Re: Immigration and Mexico:
The fact is, we shouldn’t have to be doing anything. The federal government’s responsibility has always been to operate the security mechanism along the border. When they proved to us that they did not have the interest or the desire, that’s when we acted. That’s when we put Operation Linebacker and multiple surge operations in place. Those have been successful up to a point, but we don’t have the resources or the manpower to secure the border the way it needs to be. A 1,000-troop National Guard request has been in front of this president for over a year, and no response. We are forced by Washington’s inaction to take action ourselves.
Immigration reform can’t happen until you secure the border. This isn’t a chicken-or-egg issue. You can have all the discussions and the debates you want, but they are all going to be failures unless and until you secure the border.

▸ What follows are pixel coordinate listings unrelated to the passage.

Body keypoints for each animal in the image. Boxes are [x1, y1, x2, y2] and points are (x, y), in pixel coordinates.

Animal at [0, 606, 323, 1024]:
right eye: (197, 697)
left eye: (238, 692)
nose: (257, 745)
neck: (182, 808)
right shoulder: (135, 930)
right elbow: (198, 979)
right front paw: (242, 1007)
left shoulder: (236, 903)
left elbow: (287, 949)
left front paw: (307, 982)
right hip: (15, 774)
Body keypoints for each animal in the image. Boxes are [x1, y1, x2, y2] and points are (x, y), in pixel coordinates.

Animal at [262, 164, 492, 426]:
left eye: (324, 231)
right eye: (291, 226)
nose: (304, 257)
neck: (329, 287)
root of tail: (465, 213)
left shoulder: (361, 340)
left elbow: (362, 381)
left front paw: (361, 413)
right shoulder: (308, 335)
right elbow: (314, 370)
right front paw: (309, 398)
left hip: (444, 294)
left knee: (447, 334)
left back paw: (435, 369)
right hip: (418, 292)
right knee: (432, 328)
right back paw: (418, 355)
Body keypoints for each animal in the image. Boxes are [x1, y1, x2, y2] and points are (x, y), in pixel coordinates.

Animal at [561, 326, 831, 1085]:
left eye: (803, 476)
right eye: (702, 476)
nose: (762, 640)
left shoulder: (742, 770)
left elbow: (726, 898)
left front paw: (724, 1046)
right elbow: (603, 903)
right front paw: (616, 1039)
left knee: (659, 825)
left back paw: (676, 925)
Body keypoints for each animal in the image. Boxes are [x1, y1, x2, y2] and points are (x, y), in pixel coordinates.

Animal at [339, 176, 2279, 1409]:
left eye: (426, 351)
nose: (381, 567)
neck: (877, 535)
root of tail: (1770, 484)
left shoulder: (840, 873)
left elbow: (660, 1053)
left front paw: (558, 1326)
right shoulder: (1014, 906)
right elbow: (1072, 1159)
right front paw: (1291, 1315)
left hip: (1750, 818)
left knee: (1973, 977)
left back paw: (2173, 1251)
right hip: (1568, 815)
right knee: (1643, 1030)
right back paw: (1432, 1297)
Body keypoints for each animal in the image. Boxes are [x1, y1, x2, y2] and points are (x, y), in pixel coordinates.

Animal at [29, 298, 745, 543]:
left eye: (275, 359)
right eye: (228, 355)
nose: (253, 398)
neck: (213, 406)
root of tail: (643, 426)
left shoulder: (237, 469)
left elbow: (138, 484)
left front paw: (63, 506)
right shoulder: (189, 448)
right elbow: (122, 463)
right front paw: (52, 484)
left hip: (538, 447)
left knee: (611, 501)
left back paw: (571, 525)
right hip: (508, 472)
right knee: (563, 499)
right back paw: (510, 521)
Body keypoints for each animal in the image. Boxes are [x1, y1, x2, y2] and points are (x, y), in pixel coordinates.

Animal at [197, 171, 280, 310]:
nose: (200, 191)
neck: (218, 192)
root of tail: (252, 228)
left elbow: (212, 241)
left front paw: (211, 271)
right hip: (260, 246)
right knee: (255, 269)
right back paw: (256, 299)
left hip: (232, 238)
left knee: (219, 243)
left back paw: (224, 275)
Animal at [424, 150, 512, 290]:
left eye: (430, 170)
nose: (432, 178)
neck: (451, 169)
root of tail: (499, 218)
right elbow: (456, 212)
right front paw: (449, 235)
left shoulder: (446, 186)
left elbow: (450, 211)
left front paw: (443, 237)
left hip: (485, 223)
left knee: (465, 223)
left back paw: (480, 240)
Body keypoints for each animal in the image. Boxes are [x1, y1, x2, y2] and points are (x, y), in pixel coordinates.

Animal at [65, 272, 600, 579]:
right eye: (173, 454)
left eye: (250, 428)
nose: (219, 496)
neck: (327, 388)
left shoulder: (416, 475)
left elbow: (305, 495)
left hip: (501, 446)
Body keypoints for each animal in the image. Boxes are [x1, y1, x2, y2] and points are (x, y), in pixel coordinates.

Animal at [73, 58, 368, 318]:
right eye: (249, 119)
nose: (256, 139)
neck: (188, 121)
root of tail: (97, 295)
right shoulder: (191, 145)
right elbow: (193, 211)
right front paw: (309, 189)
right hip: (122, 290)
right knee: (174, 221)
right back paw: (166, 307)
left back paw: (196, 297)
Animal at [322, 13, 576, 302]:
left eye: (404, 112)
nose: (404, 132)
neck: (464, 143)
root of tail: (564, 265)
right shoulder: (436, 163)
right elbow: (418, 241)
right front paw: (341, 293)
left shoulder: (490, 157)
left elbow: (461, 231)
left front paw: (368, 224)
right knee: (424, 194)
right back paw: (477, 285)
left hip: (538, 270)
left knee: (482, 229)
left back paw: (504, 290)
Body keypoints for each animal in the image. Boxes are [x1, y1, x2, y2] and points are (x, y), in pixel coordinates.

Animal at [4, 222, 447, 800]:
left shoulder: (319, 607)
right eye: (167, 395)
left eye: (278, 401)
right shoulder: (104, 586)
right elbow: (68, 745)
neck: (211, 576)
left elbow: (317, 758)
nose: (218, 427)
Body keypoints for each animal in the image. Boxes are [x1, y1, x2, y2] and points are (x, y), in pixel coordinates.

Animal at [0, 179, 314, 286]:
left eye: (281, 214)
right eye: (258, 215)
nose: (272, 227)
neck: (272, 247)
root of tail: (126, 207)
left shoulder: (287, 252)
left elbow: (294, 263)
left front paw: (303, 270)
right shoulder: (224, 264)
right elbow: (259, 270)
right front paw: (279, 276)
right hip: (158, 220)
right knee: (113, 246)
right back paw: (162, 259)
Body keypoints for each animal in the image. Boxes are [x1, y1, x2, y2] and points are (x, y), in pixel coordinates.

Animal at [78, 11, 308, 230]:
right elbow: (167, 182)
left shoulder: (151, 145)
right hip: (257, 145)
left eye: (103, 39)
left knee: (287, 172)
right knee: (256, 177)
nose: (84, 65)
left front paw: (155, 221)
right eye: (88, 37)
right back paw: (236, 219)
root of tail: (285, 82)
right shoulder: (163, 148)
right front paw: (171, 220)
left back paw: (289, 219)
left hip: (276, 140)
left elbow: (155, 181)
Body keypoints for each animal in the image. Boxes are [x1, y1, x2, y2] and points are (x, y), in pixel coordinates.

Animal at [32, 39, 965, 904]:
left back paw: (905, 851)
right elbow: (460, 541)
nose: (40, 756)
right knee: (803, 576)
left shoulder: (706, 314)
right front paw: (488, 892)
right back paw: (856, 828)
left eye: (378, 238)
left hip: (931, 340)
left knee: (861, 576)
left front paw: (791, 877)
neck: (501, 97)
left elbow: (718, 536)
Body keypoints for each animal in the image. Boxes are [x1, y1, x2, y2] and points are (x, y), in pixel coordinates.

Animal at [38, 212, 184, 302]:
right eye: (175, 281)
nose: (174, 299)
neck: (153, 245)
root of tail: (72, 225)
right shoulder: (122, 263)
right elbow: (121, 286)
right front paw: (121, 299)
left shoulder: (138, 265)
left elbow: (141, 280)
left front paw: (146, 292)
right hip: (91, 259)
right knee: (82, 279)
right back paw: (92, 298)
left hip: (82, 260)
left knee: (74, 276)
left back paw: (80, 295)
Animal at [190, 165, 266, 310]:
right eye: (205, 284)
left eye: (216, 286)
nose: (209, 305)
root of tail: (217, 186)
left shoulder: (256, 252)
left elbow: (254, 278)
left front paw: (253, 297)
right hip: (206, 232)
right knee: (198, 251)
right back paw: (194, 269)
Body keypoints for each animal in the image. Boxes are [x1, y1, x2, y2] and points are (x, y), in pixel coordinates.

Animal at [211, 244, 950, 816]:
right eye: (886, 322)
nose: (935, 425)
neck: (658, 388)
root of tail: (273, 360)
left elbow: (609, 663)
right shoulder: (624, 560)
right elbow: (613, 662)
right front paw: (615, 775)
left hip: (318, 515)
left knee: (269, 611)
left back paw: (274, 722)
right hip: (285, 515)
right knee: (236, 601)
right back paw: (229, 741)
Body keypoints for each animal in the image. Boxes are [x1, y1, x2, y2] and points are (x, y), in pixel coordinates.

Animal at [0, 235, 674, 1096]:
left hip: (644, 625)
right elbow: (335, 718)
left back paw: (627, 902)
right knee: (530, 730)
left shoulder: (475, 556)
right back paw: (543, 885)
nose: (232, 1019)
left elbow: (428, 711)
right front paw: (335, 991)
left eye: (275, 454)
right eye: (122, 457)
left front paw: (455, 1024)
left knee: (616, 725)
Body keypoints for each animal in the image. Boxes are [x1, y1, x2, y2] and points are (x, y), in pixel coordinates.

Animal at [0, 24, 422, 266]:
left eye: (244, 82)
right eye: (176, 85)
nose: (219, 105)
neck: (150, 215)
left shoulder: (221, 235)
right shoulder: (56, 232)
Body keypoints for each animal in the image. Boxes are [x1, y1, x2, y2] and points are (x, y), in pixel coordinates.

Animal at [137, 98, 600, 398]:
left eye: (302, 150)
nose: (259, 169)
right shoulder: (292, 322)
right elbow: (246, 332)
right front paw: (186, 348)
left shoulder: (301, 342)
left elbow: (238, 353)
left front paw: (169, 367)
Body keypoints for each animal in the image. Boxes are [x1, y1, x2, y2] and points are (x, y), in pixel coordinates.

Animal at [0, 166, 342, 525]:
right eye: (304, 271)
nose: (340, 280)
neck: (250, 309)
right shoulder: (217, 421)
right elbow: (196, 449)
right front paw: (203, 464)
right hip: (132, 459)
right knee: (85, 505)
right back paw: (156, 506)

On being called a hypocrite for taking stimulus dollars:
Texas is a major donor state. We Texans send billions of dollars to Washington, D.C., in the form of federal gas taxes and income taxes. These are Texas-earned, Texas-generated dollars — monumental amounts of money, substantially more than flows back into this state. So the idea that we’re going to be purer than pure and not take any money back because it’s been identified as stimulus dollars? These are our dollars. This is our money.
On the New Deal:
Oh, yeah, since the ’30s. If Americans want to really go back and historically engage when we really got off track, it started in 1930, with Franklin Roosevelt and the start of the Great Depression and the maneuvering of Roosevelt and Congress as they started to pull power into Washington, D.C., and create government programs and government agencies.
And when asked again about the New Deal, with clear disbelief, “[y]ou’re opposed to the New Deal?”
RIGHT. Say that loudly and proudly, brother. No need to hide behind supposed third rails and intellectual psychobabble about how the New Deal was really conservative (only in the worlds of Frum, Douthat et. al. can this be true…). Say what we all know – the New Deal, and the many government programs that have followed since, have been a terrible expansion of the national government that now is resulting in a nation-on-the-brink situation where we cannot pay for the promises made because Ponzi schemes, are… well, what they are.
The bottom line is this: It is going to take both replacing our national representatives with conservatives AND making sure our state and local representatives are strong, limited government, conservatives who are willing to tell the national government – loudly – that it has overstepped its bounds to get America where she needs to go.
We can do this – groups like American Majority are working to train local and state candidates, and they deserve our support.
Rick Perry may or may not be seeking the national stage – he says he is not. But whether he is or is not, he has consistently recognized the need to take care of ourselves at home and to keep Washington from interfering with our lives. Keep it up, Governor – it’s the right thing to do.